** start Record excerpts **
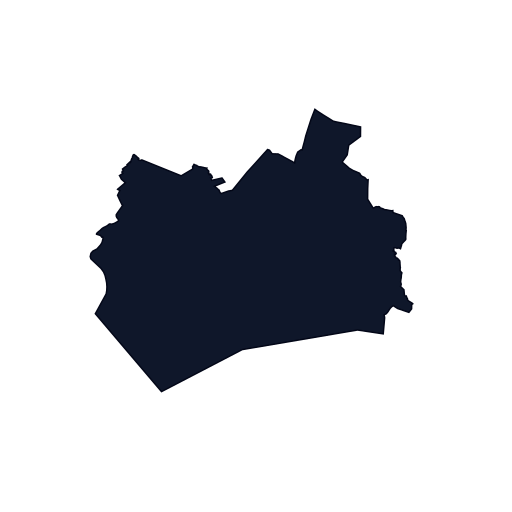 Hole nor, Buskerud, Norway (Albers equal-area conic projection), rotated 303°
{"feature_id": "86288312B40631627404098", "entity_name": "Hole nor", "entity_type": "district", "adm_level": 2, "iso_a3": "NOR", "parent_name": "Norway", "parent_adm1": "Buskerud", "projection": "albers", "projection_center": [10.375, 60.042], "detail": "fine", "context": "isolated", "style": "filled", "palette": "ink", "viewbox_px": 512, "rotation_deg": 303, "n_neighbors": 0, "source": "geoboundaries", "source_scale": "gbopen_adm2", "svg_char_len": 5673}
<svg xmlns="http://www.w3.org/2000/svg" viewBox="0 0 512 512"><g transform="rotate(303 256 256)"><path d="M249.2,381.4L260.0,405.1L273.4,398.0L274.3,397.5L275.0,396.9L276.4,395.4L278.5,396.7L280.8,397.0L284.8,397.0L285.2,397.0L287.2,397.4L289.1,398.1L289.1,403.4L292.0,414.9L296.4,415.3L300.1,413.0L301.3,413.5L301.5,412.7L301.4,408.0L301.5,407.6L301.8,407.0L302.1,406.8L302.2,406.7L302.4,406.4L302.7,406.2L302.9,406.0L303.0,405.4L304.3,403.8L304.1,403.6L303.7,402.8L303.9,402.2L304.2,401.8L304.3,401.6L308.3,398.4L308.3,398.2L309.2,393.7L310.6,393.5L311.5,393.1L313.1,391.3L313.9,391.0L314.7,390.5L316.2,389.9L317.5,389.3L318.8,388.5L320.4,387.8L321.3,387.6L321.5,387.1L321.7,386.2L321.8,385.8L322.3,384.9L322.4,384.7L324.1,383.7L324.9,383.4L325.2,383.1L325.5,382.8L328.3,380.7L328.8,380.4L330.0,379.4L330.3,379.1L330.4,378.6L330.4,378.3L330.4,378.1L330.3,377.9L330.6,377.8L330.7,377.6L330.8,377.5L330.8,377.0L330.9,376.7L331.0,376.2L331.0,375.8L331.1,375.6L330.8,375.3L330.7,375.1L330.7,374.8L330.7,374.7L331.2,373.8L331.2,373.6L331.1,373.3L331.5,372.7L331.5,372.3L331.5,372.2L331.8,372.2L332.0,372.0L332.3,372.0L332.8,372.0L333.0,372.1L333.0,371.9L333.1,372.0L333.4,371.9L333.5,371.9L333.5,371.7L333.6,371.8L333.8,371.8L334.3,372.0L334.5,372.1L334.7,371.7L334.9,371.3L335.0,371.3L335.1,371.2L335.0,370.9L334.9,370.8L334.9,370.7L335.0,370.2L335.0,369.9L334.8,369.5L334.8,369.4L334.8,369.1L334.8,368.7L334.8,368.2L335.1,368.1L335.3,368.2L335.6,368.5L335.8,368.6L335.9,368.4L336.2,368.3L336.5,368.0L337.0,367.6L337.3,367.5L337.7,367.5L337.9,367.4L338.0,367.3L338.7,368.0L339.0,368.8L339.2,369.7L339.4,370.1L339.8,370.6L340.6,371.5L340.7,372.0L340.8,373.2L342.2,372.8L342.9,372.5L343.8,372.4L343.9,372.2L344.2,372.1L345.6,371.7L346.2,371.7L346.7,371.8L349.0,372.2L349.8,372.4L351.3,372.6L351.7,372.4L352.4,372.0L353.2,371.4L353.9,371.0L356.3,369.6L359.2,368.1L359.1,367.8L361.6,366.4L364.4,364.2L364.8,363.9L366.3,362.1L366.5,361.7L367.5,360.6L368.2,359.7L368.4,358.6L369.4,356.7L368.0,351.1L367.8,350.5L367.5,349.0L367.0,347.3L368.3,346.2L368.6,346.0L368.1,345.5L367.9,345.3L367.0,343.4L366.3,341.6L365.9,340.5L365.4,339.5L365.2,339.2L365.0,338.6L364.8,337.8L364.7,337.6L364.8,337.3L364.8,336.9L364.7,336.5L364.0,333.8L364.0,333.5L364.4,333.1L364.5,332.9L364.4,332.5L364.2,332.0L364.1,331.8L363.3,331.0L363.1,330.4L362.8,329.9L362.1,329.4L360.5,328.6L360.3,328.5L360.2,328.4L360.1,327.9L364.4,318.7L373.5,312.9L381.0,308.5L380.5,308.1L380.4,307.8L380.4,307.4L380.5,306.5L381.0,304.7L380.9,303.1L380.8,302.9L380.6,302.9L380.4,302.7L380.6,302.3L380.6,301.7L380.6,301.3L380.7,301.1L380.7,300.8L380.7,300.6L380.7,300.4L380.5,300.1L380.5,299.8L380.6,299.6L381.0,299.6L381.3,299.0L381.4,298.7L381.7,298.2L381.8,297.8L381.8,297.6L380.8,291.9L380.6,291.3L380.4,286.9L380.4,286.0L380.7,284.5L381.6,277.7L381.8,277.3L382.2,277.1L390.5,277.4L399.5,273.4L413.2,278.5L421.2,273.4L415.0,257.2L414.7,256.6L414.5,256.0L413.7,254.0L413.5,253.6L412.0,249.8L411.1,247.1L411.1,244.7L410.9,235.1L410.9,228.7L411.1,225.5L400.7,227.7L383.9,232.3L378.5,234.2L370.1,236.9L369.6,235.9L365.9,234.4L362.0,235.1L360.0,235.7L357.3,236.7L355.1,237.7L355.0,237.0L355.0,235.1L354.7,232.3L354.7,232.0L354.6,230.7L354.5,229.5L354.4,228.7L354.3,227.2L354.1,225.0L354.1,223.7L354.0,223.0L353.8,220.8L353.7,220.0L353.6,218.9L352.7,217.5L352.4,217.0L350.5,213.9L352.1,209.7L351.9,208.8L351.6,207.7L348.2,207.2L347.8,207.1L347.2,207.0L334.3,205.0L323.4,203.2L321.7,202.9L316.0,202.3L298.2,200.4L295.8,197.9L295.7,197.7L291.6,194.5L291.1,194.1L290.1,193.4L289.5,192.8L289.6,192.2L289.5,191.9L289.6,191.4L289.9,190.9L290.8,189.6L291.2,189.0L291.3,187.6L291.5,186.3L291.7,185.9L291.4,185.5L291.9,183.7L291.9,183.2L295.4,185.6L301.1,189.6L302.9,185.0L296.1,178.4L295.3,177.7L296.1,176.4L296.6,175.5L297.4,176.3L297.8,176.6L298.1,176.6L298.2,176.4L299.1,175.3L299.2,175.1L299.3,174.4L299.9,173.3L299.0,172.7L298.6,172.3L299.4,171.1L299.8,171.4L300.2,170.7L300.5,170.7L301.3,170.3L301.4,170.2L301.6,169.7L301.7,169.0L301.8,168.2L302.0,167.4L303.0,166.9L302.3,165.9L302.3,165.4L301.7,164.1L301.5,163.2L301.2,162.7L301.0,162.0L300.7,161.3L300.5,160.8L300.2,160.6L299.9,159.6L299.7,159.2L299.5,157.4L299.7,157.0L299.3,155.8L299.1,154.1L296.2,154.2L296.1,154.8L295.4,155.0L294.4,155.5L282.5,149.6L274.4,107.9L273.7,107.4L273.7,107.5L273.5,107.2L273.0,106.9L273.0,106.5L272.7,105.1L272.8,104.3L274.0,104.5L274.1,103.9L274.1,103.2L274.2,102.5L274.5,101.3L274.6,100.5L274.6,99.7L274.7,98.9L274.7,98.7L274.5,98.4L274.4,98.2L274.2,98.1L273.9,98.0L272.7,98.2L272.4,98.2L271.5,98.6L270.8,98.9L269.8,98.8L269.4,98.9L266.4,99.7L266.5,99.4L266.4,99.1L266.0,99.0L262.7,98.2L262.3,98.1L261.9,99.0L258.9,97.6L256.2,96.7L255.2,98.4L254.1,97.7L253.2,98.0L252.8,99.4L249.1,97.7L248.7,98.6L248.0,99.7L247.1,101.3L246.3,106.5L238.3,104.1L237.3,103.8L236.8,103.6L236.5,103.6L236.8,106.2L234.3,106.5L231.8,106.8L231.5,106.9L231.4,106.9L231.3,107.0L231.1,107.4L231.0,107.8L230.3,108.7L229.7,109.7L228.9,110.9L226.1,115.6L226.0,116.5L224.1,116.6L219.5,116.4L218.4,116.4L217.9,116.3L214.5,116.3L213.3,117.1L212.4,118.4L212.1,119.4L211.4,121.1L210.5,121.5L209.0,120.9L207.0,119.9L205.5,118.9L203.9,117.4L203.4,116.1L202.8,115.5L201.7,115.2L199.9,114.5L198.5,113.7L197.1,112.8L196.3,112.4L195.1,111.9L192.4,111.3L191.4,111.0L191.1,110.8L190.8,110.7L189.2,110.3L188.2,110.1L187.7,110.2L187.4,110.4L188.4,114.0L188.3,115.1L187.8,116.5L188.5,117.0L187.4,118.2L183.5,119.5L180.7,119.6L175.3,118.8L171.2,116.5L168.4,116.1L165.2,117.3L163.7,119.1L161.2,132.8L159.6,136.9L157.4,140.1L154.7,142.9L152.1,145.4L148.9,147.8L145.8,149.6L142.6,151.0L120.1,152.7L90.8,250.6L170.0,295.4L249.2,381.4Z" fill="#0f172a" stroke="#020617" stroke-width="1.5"/></g></svg>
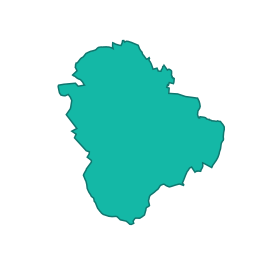 Silindia, Arad, Romania, rotated 50°
{"feature_id": "2599482B7654473920884", "entity_name": "Silindia", "entity_type": "district", "adm_level": 2, "iso_a3": "ROU", "parent_name": "Romania", "parent_adm1": "Arad", "projection": "robinson", "projection_center": [21.934, 46.34], "detail": "fine", "context": "isolated", "style": "filled", "palette": "teal", "viewbox_px": 256, "rotation_deg": 50, "n_neighbors": 0, "source": "geoboundaries", "source_scale": "gbopen_adm2", "svg_char_len": 4027}
<svg xmlns="http://www.w3.org/2000/svg" viewBox="0 0 256 256"><g transform="rotate(50 128 128)"><path d="M204.7,184.9L202.6,183.9L201.8,181.1L201.9,180.1L204.7,176.9L205.1,174.1L205.2,171.3L204.1,169.7L202.2,166.9L201.3,166.1L200.8,164.9L201.0,164.0L201.3,162.3L201.2,161.4L199.8,160.6L197.9,159.7L196.5,158.7L196.1,157.9L195.1,156.7L194.3,155.6L193.8,154.2L193.8,153.8L194.0,151.2L194.1,148.9L194.0,147.0L194.1,144.3L193.6,142.7L192.8,140.1L193.3,138.4L193.7,137.2L194.2,136.6L194.9,136.2L195.8,136.1L196.6,135.8L197.8,135.3L198.8,134.7L199.6,134.3L199.9,133.8L200.7,132.1L202.1,128.6L203.8,124.9L204.1,124.6L204.5,124.2L207.6,122.4L207.3,121.8L206.8,121.7L205.1,121.8L204.5,120.4L203.8,119.1L203.0,117.6L202.0,115.8L201.2,114.4L200.0,111.9L199.5,111.0L198.8,108.0L198.4,107.2L198.3,106.5L198.8,104.4L204.9,105.1L204.9,104.2L205.2,103.6L205.3,102.8L205.8,102.5L206.1,101.9L206.7,101.3L207.7,100.4L207.8,99.9L206.9,98.8L206.6,97.7L206.1,96.5L205.3,95.2L202.7,93.2L203.6,92.7L212.1,89.3L211.9,88.8L211.7,88.1L211.2,87.6L210.8,86.1L210.3,84.2L209.5,81.2L208.4,78.3L207.4,76.5L206.3,74.7L205.1,73.3L203.5,70.6L200.3,67.1L199.5,66.0L199.2,65.2L198.9,64.4L198.7,63.6L198.6,62.9L198.3,62.6L198.1,62.2L197.5,61.7L196.1,60.8L192.9,57.6L191.0,55.2L189.0,53.6L188.6,53.5L186.4,53.1L184.1,53.1L182.4,53.0L181.3,54.1L180.1,54.8L179.7,56.1L178.4,57.1L177.3,58.2L176.2,59.3L175.2,59.5L174.7,60.0L174.1,60.5L173.6,60.3L173.4,60.7L172.5,61.3L171.4,62.0L170.5,61.9L170.0,62.0L168.9,62.7L167.7,63.7L167.0,64.4L166.2,65.1L165.7,65.5L165.7,66.2L166.3,66.7L165.5,67.4L162.5,66.2L159.9,63.5L158.9,60.4L157.8,58.8L155.3,57.3L153.3,56.4L149.8,55.5L149.5,55.9L147.9,57.3L145.9,59.1L140.9,63.7L133.9,68.0L127.7,74.5L123.9,70.8L121.8,72.2L120.3,69.9L121.3,69.6L119.7,67.2L123.2,64.7L122.3,63.3L119.8,60.8L119.0,61.0L119.0,61.6L118.0,61.7L118.0,61.4L117.8,61.4L117.1,61.4L116.9,61.0L116.3,60.9L116.1,60.9L115.3,60.7L115.2,60.5L114.0,59.3L112.8,58.4L112.5,58.1L111.7,58.0L110.4,58.3L109.3,58.8L109.1,59.3L108.9,60.6L103.1,60.1L103.4,60.7L103.3,61.8L103.4,62.0L104.3,63.1L104.5,63.5L104.8,64.8L105.0,65.2L105.7,66.2L105.7,66.3L104.9,67.2L103.7,68.2L101.8,67.6L100.8,67.3L99.1,71.0L94.1,69.1L92.8,68.8L91.8,68.5L90.9,68.5L90.0,68.4L88.7,67.6L88.5,66.8L87.7,66.6L87.7,67.1L87.7,67.8L87.5,68.9L87.2,69.6L85.9,69.6L84.1,69.5L82.7,69.4L80.9,69.4L78.8,68.5L77.2,68.6L76.7,68.5L74.9,68.3L71.2,67.0L67.9,68.7L64.6,70.4L63.7,71.0L62.9,71.5L61.9,72.1L60.6,73.3L59.9,75.4L58.3,75.0L57.6,76.0L58.8,77.5L59.1,77.8L59.4,78.4L59.7,79.1L60.3,80.3L59.1,81.4L58.5,81.8L56.4,83.2L55.6,83.7L54.7,84.0L53.8,84.4L52.9,84.9L53.6,85.6L55.8,87.6L56.3,87.7L57.7,88.4L56.2,89.0L55.6,89.3L54.4,90.1L53.8,90.5L52.5,91.9L52.2,92.1L50.1,94.8L49.7,95.4L49.0,96.2L48.1,97.3L47.8,98.0L47.3,98.8L47.2,99.7L47.2,100.7L47.4,102.0L47.2,103.1L46.2,105.5L45.3,107.2L44.9,108.4L44.4,110.2L43.9,112.3L44.7,116.1L44.7,117.3L44.4,118.7L44.5,120.2L45.4,124.3L45.4,125.2L44.9,126.0L45.7,127.2L46.0,127.8L46.7,128.1L46.9,128.4L46.9,128.5L47.1,128.7L47.6,129.4L48.9,129.6L49.4,129.6L50.0,130.0L50.7,130.0L51.4,130.3L51.8,136.4L52.9,136.2L54.0,135.5L57.2,134.9L58.7,134.3L60.1,133.5L60.6,133.3L61.3,133.3L63.6,133.2L66.6,133.8L67.1,133.8L65.1,137.4L64.0,139.3L59.9,139.5L53.2,149.1L51.7,151.7L50.6,153.6L50.6,153.8L50.8,154.1L51.4,154.9L53.4,156.0L57.0,157.9L58.7,158.1L59.6,158.2L61.5,156.9L62.9,155.5L63.9,152.2L67.4,152.4L70.8,153.4L75.0,158.2L76.2,159.8L78.1,166.7L95.5,167.5L94.3,173.1L99.4,171.7L101.1,175.3L108.5,175.0L118.6,174.6L121.4,172.9L122.6,174.1L122.9,174.3L124.1,178.0L126.7,177.4L129.3,176.9L130.6,178.0L132.3,185.0L132.7,186.4L133.2,186.9L133.6,188.1L134.4,190.2L134.8,191.2L135.5,192.5L140.1,194.0L141.8,194.4L144.8,195.9L148.1,198.1L152.0,199.2L155.2,199.6L156.8,200.0L158.6,199.6L159.7,199.4L161.0,200.1L162.5,201.0L164.1,200.9L167.1,201.9L169.9,202.8L173.6,203.0L174.8,202.9L176.0,203.0L178.3,202.5L183.3,199.4L185.7,197.1L187.9,194.1L189.0,193.3L193.4,192.9L198.1,189.3L200.2,188.8L202.9,188.5L204.0,187.4L204.7,184.9Z" fill="#14b8a6" stroke="#0f766e" stroke-width="1.5"/></g></svg>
** end Record excerpts **
• [Given task]: Pull out every line of the records above that contains the string "filled".

• [The reply]:
{"feature_id": "86288312B40631627404098", "entity_name": "Hole nor", "entity_type": "district", "adm_level": 2, "iso_a3": "NOR", "parent_name": "Norway", "parent_adm1": "Buskerud", "projection": "albers", "projection_center": [10.375, 60.042], "detail": "fine", "context": "isolated", "style": "filled", "palette": "ink", "viewbox_px": 512, "rotation_deg": 303, "n_neighbors": 0, "source": "geoboundaries", "source_scale": "gbopen_adm2", "svg_char_len": 5673}
{"feature_id": "2599482B7654473920884", "entity_name": "Silindia", "entity_type": "district", "adm_level": 2, "iso_a3": "ROU", "parent_name": "Romania", "parent_adm1": "Arad", "projection": "robinson", "projection_center": [21.934, 46.34], "detail": "fine", "context": "isolated", "style": "filled", "palette": "teal", "viewbox_px": 256, "rotation_deg": 50, "n_neighbors": 0, "source": "geoboundaries", "source_scale": "gbopen_adm2", "svg_char_len": 4027}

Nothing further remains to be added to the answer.